Task goal
Please output the stretch of records from the line containing "8 h 56 min. Photo follows." through the line containing "Entry: 5 h 39 min" as a numbered list, leaving out blank lines.

-- Begin Input for this task --

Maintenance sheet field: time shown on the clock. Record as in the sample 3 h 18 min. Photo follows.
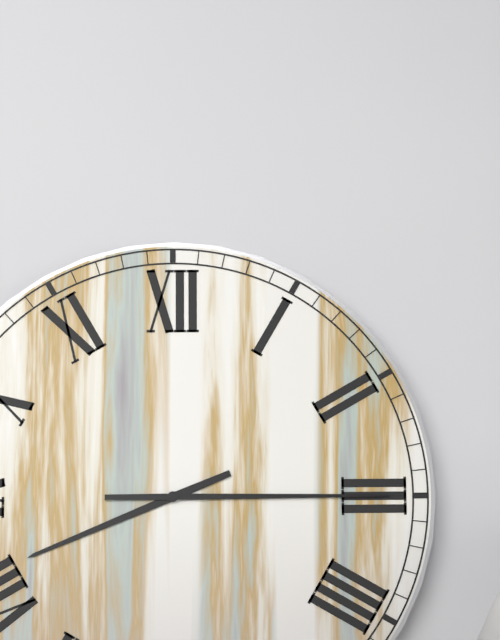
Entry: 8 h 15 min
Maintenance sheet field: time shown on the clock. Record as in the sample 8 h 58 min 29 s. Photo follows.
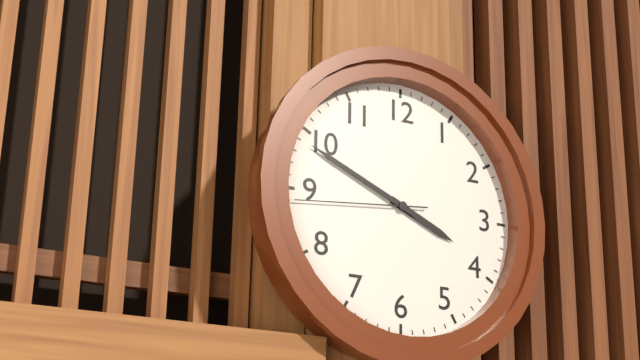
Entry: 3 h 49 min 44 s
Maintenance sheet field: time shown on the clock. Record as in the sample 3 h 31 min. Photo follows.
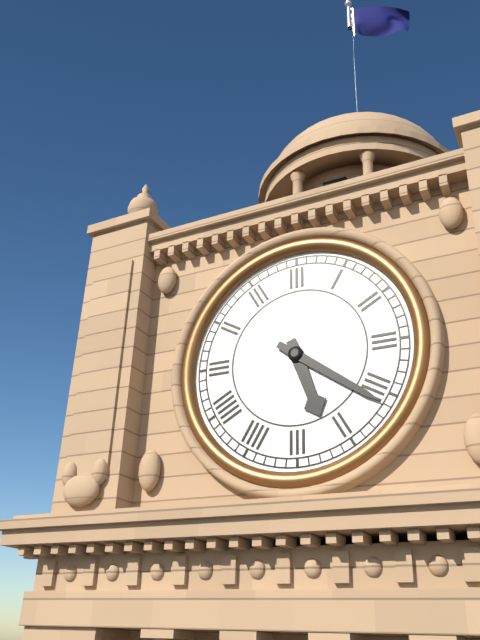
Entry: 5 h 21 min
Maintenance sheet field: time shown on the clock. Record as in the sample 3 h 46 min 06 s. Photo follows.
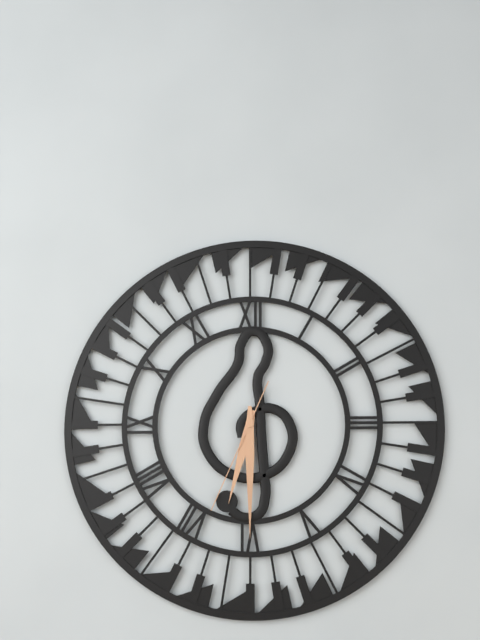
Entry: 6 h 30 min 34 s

-- End Input for this task --
-- Begin Input for this task --

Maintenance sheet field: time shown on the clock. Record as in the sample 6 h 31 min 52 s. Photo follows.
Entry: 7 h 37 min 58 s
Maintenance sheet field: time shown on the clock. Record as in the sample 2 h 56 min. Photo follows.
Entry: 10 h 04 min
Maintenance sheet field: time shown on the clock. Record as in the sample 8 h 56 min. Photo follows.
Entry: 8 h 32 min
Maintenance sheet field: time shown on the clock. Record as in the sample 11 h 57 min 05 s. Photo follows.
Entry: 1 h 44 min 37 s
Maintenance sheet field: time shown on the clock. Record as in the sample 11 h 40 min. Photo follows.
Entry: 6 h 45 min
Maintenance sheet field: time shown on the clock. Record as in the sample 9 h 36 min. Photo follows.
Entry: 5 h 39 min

-- End Input for this task --
-- Begin Input for this task --

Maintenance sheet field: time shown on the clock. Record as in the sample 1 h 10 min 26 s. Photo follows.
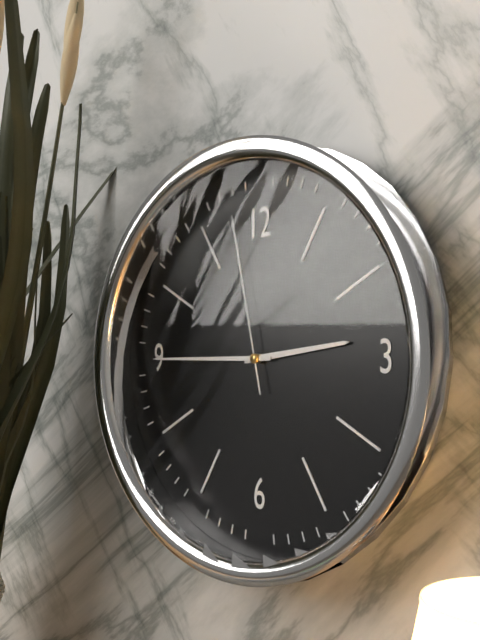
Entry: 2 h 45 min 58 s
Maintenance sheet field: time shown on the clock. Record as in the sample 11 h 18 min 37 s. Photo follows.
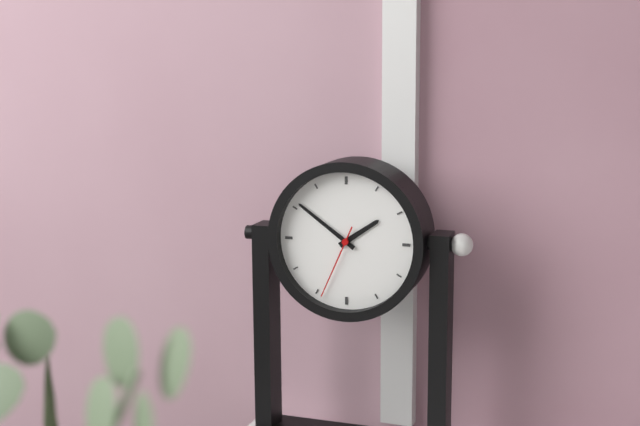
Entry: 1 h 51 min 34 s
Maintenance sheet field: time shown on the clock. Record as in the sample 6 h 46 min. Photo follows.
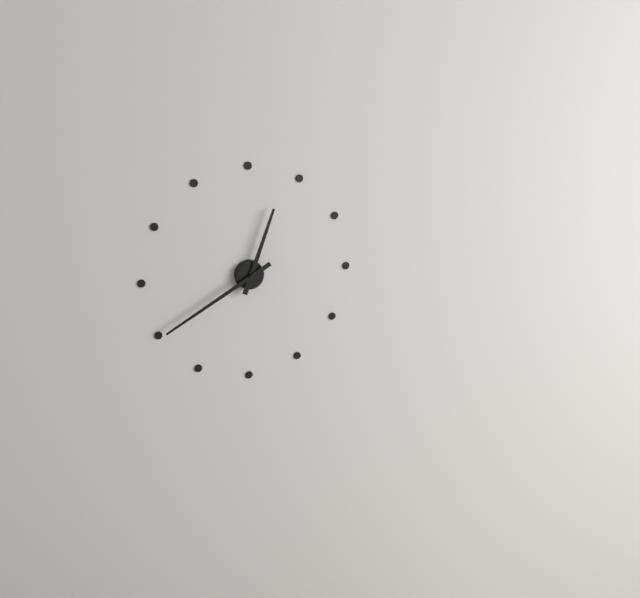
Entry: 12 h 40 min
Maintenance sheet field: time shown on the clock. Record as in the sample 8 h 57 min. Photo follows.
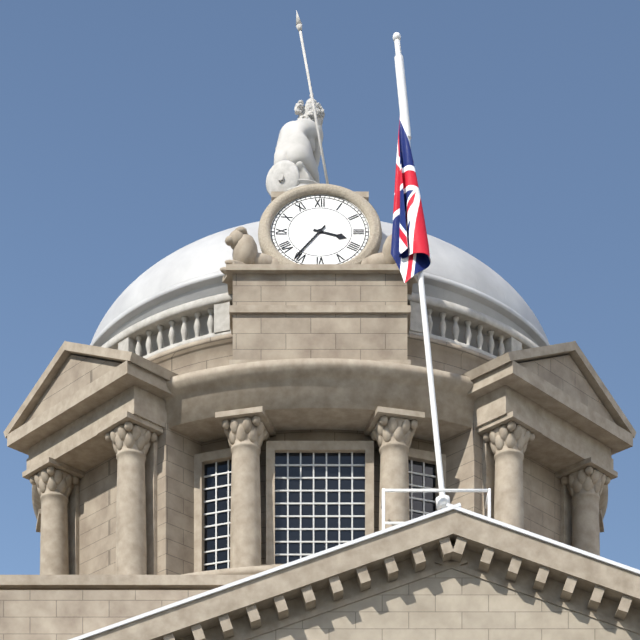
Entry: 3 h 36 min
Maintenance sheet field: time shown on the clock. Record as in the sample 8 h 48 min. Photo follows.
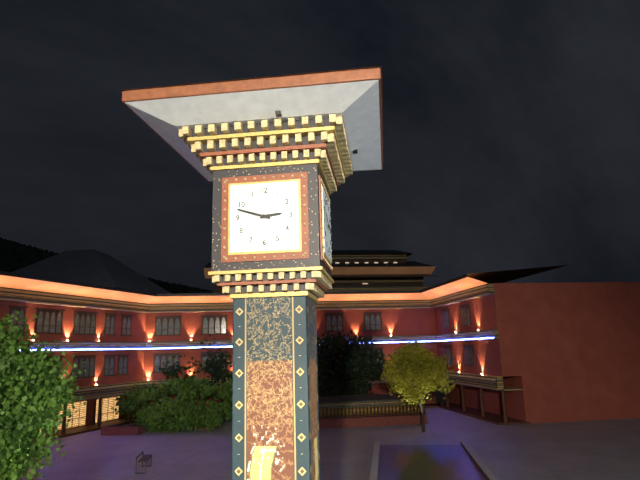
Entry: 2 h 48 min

-- End Input for this task --

Solution for this exercise
1. Maintenance sheet field: time shown on the clock. Record as in the sample 8 h 56 min. Photo follows.
2. Entry: 8 h 32 min
3. Maintenance sheet field: time shown on the clock. Record as in the sample 11 h 57 min 05 s. Photo follows.
4. Entry: 1 h 44 min 37 s
5. Maintenance sheet field: time shown on the clock. Record as in the sample 11 h 40 min. Photo follows.
6. Entry: 6 h 45 min
7. Maintenance sheet field: time shown on the clock. Record as in the sample 9 h 36 min. Photo follows.
8. Entry: 5 h 39 min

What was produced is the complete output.